Summary and Conclusion
It is the general rule that substantive statutory amendments do not apply to pre-amendment conduct. This holding is consistent with Bradley and Thorpe, which dealt with remedial and procedural amendments. The present case concerns a substantive amendment and pre-amendment conduct. The rights of the parties must be adjudicated as they were under the law prevailing at the time of the conduct. Therefore, we adopt our prior decision in Gersman v. Group Health Ass ’n, Inc., 931 F.2d 1565 (D.C.Cir.1991). The decision of the District Court is
Affirmed.
. Appellants also claimed under the District of Columbia Human Rights Act, D.C.Code §§ 1-2501 et seq. Because the changes in the law prompting the Supreme Court to remand our earlier decision have no effect on the dismissal of that claim, we will not further discuss it.
. The three parties to which we refer are the two Houses necessary for bicameral enactment and the President necessary for presentment.
.Justice Scalia wrote a separate concurrence but expressly "agreejd] with the Court that general principles of administrative law suggest that ... the Medicare Act ... does not permit retroactive application of the ... cost-limit rule.” 488 U.S. at 216, 109 S.Ct. at 475 (Scalia, J., concurring).
.The Bradley Court did cite Greene as an example of a case where "manifest injustice" caused an exception to its perceived presumption of retroactive application. 416 U.S. at 716-17, 94 S.Ct. at 2019.

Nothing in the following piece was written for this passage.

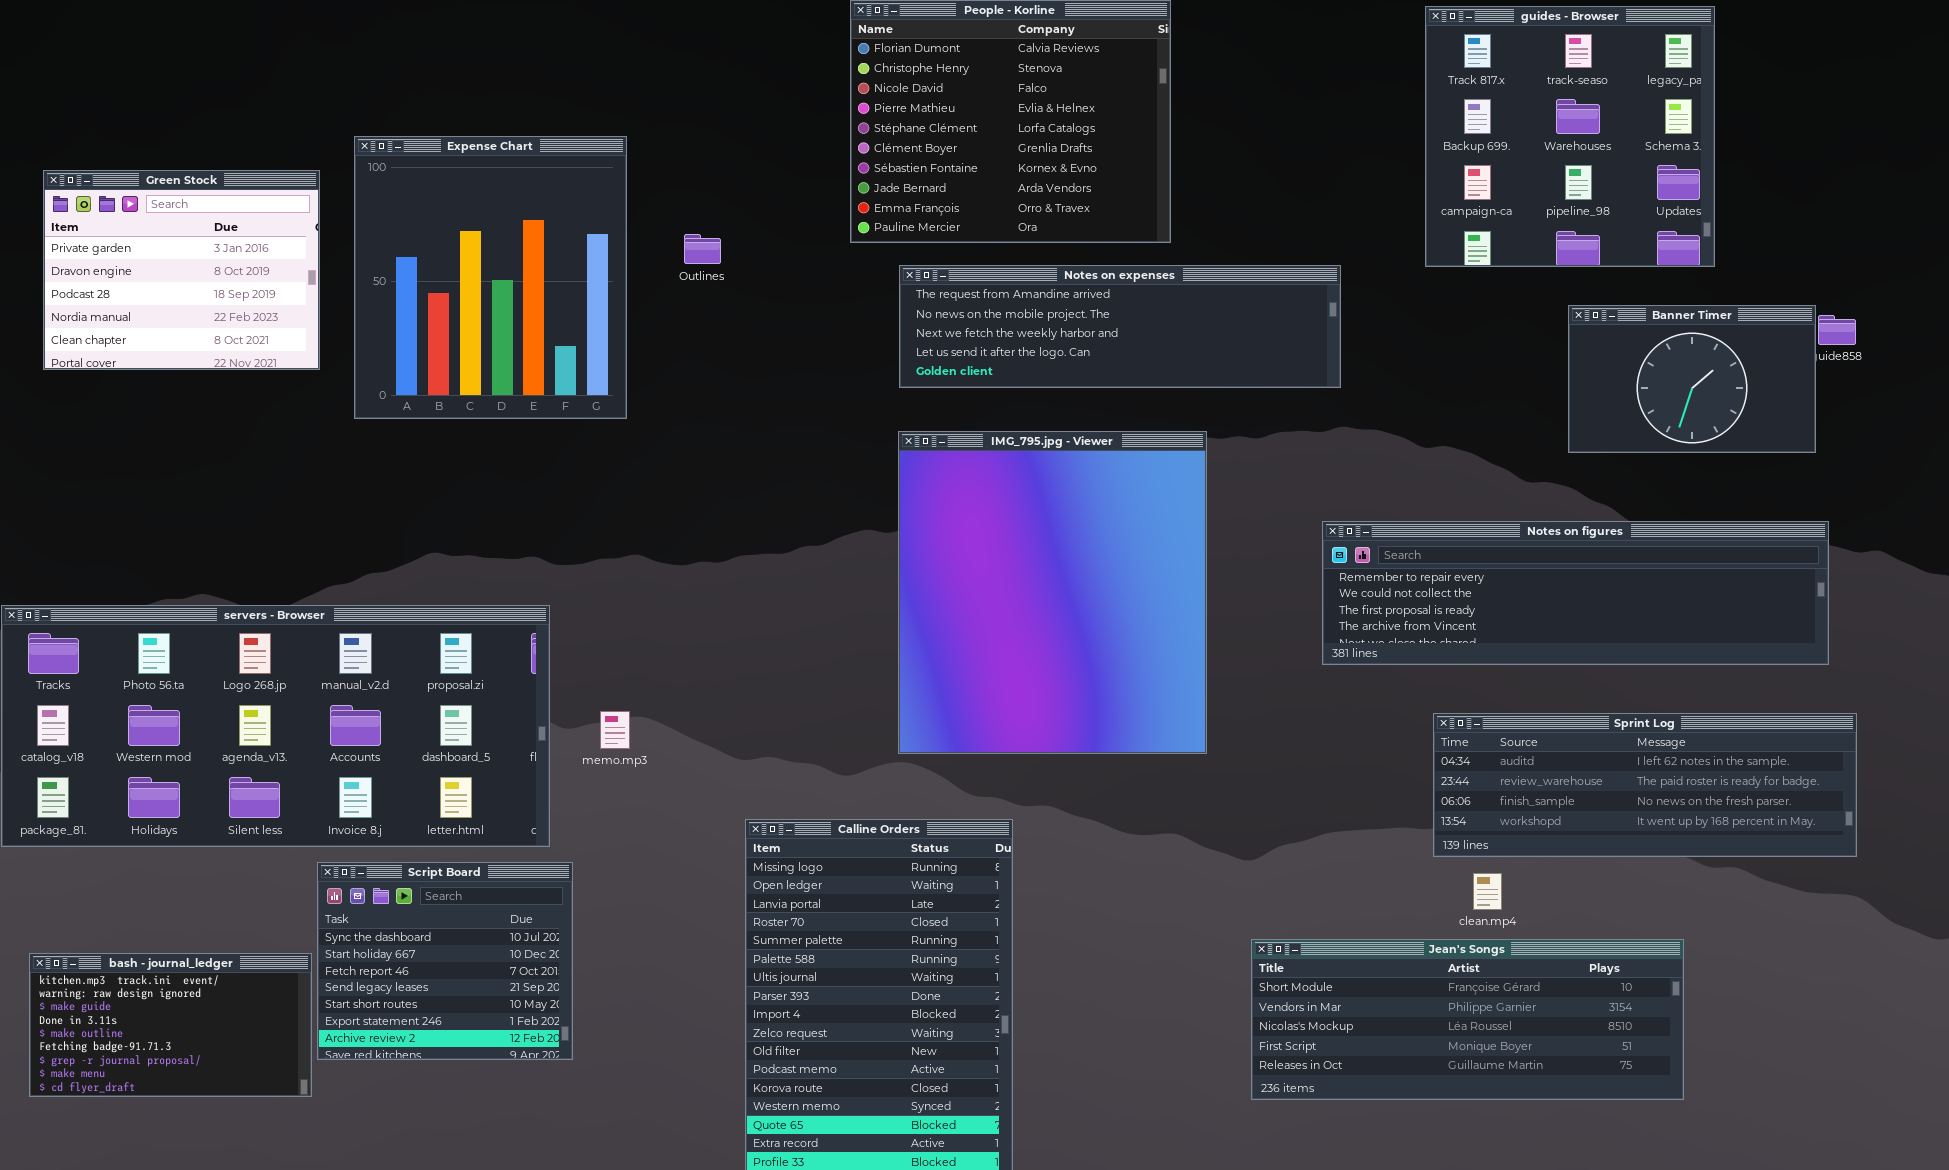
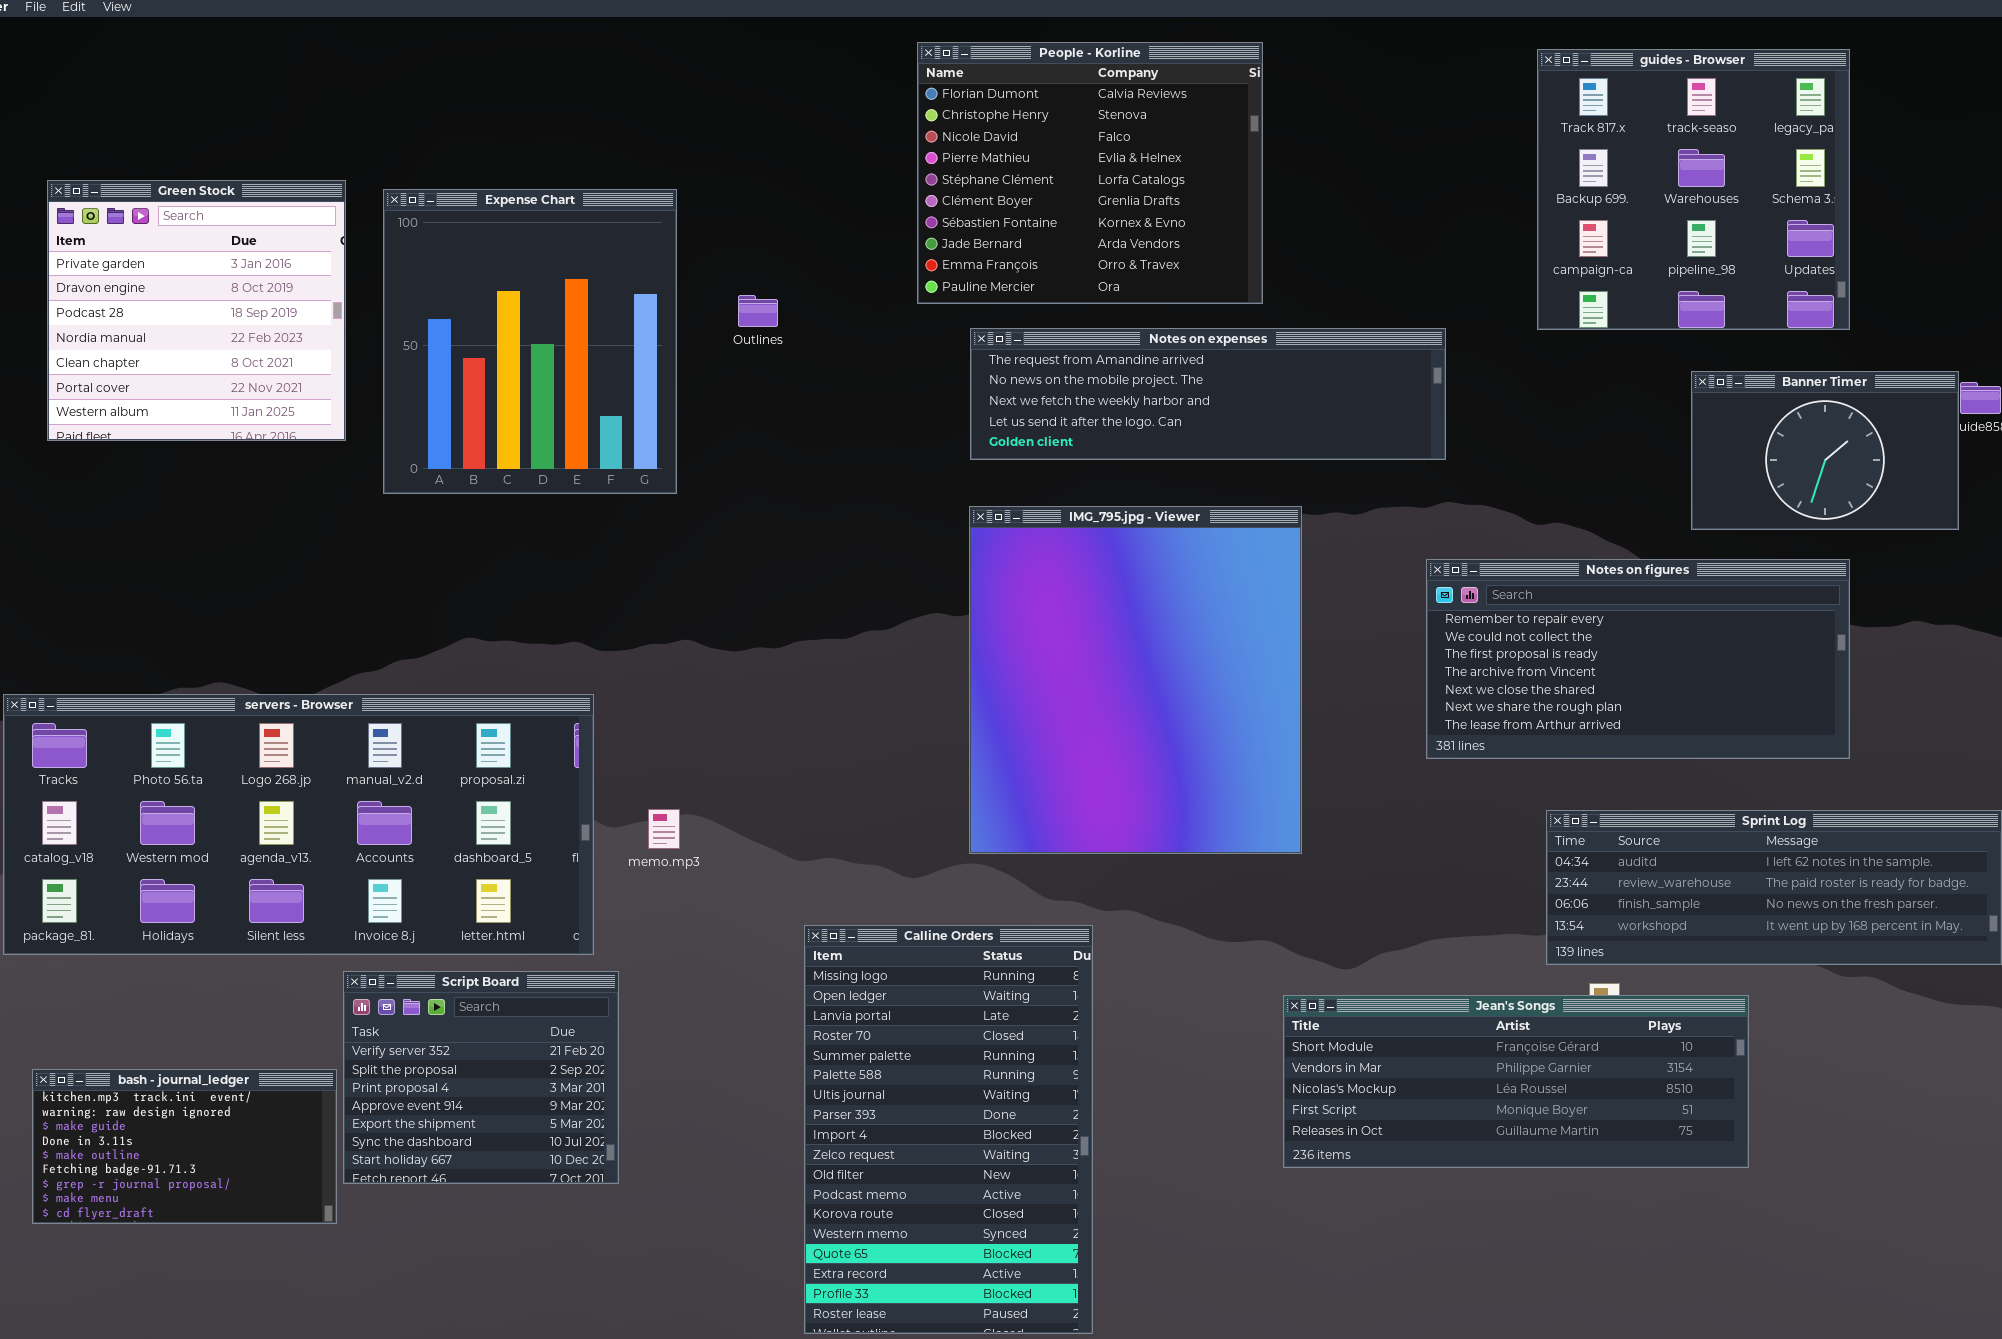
Green Stock: [43,170,320,370] -> [47,180,346,441], resized
Notes on figures: [1322,521,1829,665] -> [1426,559,1850,759], resized
Script Board: [317,862,573,1060] -> [343,971,619,1184], scrolled up 5 rows
Jean's Songs: [1251,939,1684,1100] -> [1283,995,1749,1168], moved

. We do not mean by this to imply that the district court in any fashion erred in following our prior language. Had the Court above us given as clear guidance in the choice between Bowen and Bradley as we gave the district court, we would without doubt be following it today, even if it were in dicta. On the other hand, we do not mean to imply affirmation of the Van Meter decision either. That case now pends before another panel of this Court. We do not have the full record before us, and they, not we, will of course determine the .result in that controversy.
. We recognize that this is not a wholly satisfactory distinction. To call the change in Thorpe "procedural” as opposed to “substantive" ignores the proposition suggested by Justice Scalia in his Kaiser Aluminum concurrence that "Thorpe could not possibly have come out the way it did under prior law." 494 U.S. at 848-49, 110 S.Ct. at 1583. Nonetheless, given the present guidance from the Supreme Court, and the continued vitality of the two lines of authority, we see no other resolution. Though the substantive/procedural distinction is imperfect, it at least recognizes the Supreme Court's authority to interpret past and present law, and offers a standard for resolving retroactivity disputes on objective grounds. Adopting the "reasonable expectations test” advocated by the dissent would only promote unpredictable and subjective anal-yses. How this distinction and the Bradley exception for "manifest injustice" play out in the context of such major, though arguably remedial, changes as the right to jury trial and expanded damages under § 102(b) and (c) of the 1991 Act is for another day and another case, perhaps Van Meter, supra.
. We would further note that it is far from altogether clear that the law before Patterson was universally perceived to be contrary to the Patterson holding. Every case the dissent cites from either the Supreme Court or this Circuit is offered for its dicta. There was apparently no holding upon which the parties could have relied, even if their reliance were relevant. See Luddington v. Indiana Bell Telephone Co., 966 F.2d at 229 (“the pre-Patterson ‘legal regime’ ... was merely a set of lower-court decisions, constituting a stab in the dark concerning issues on which the Supreme Court had not yet ruled.”).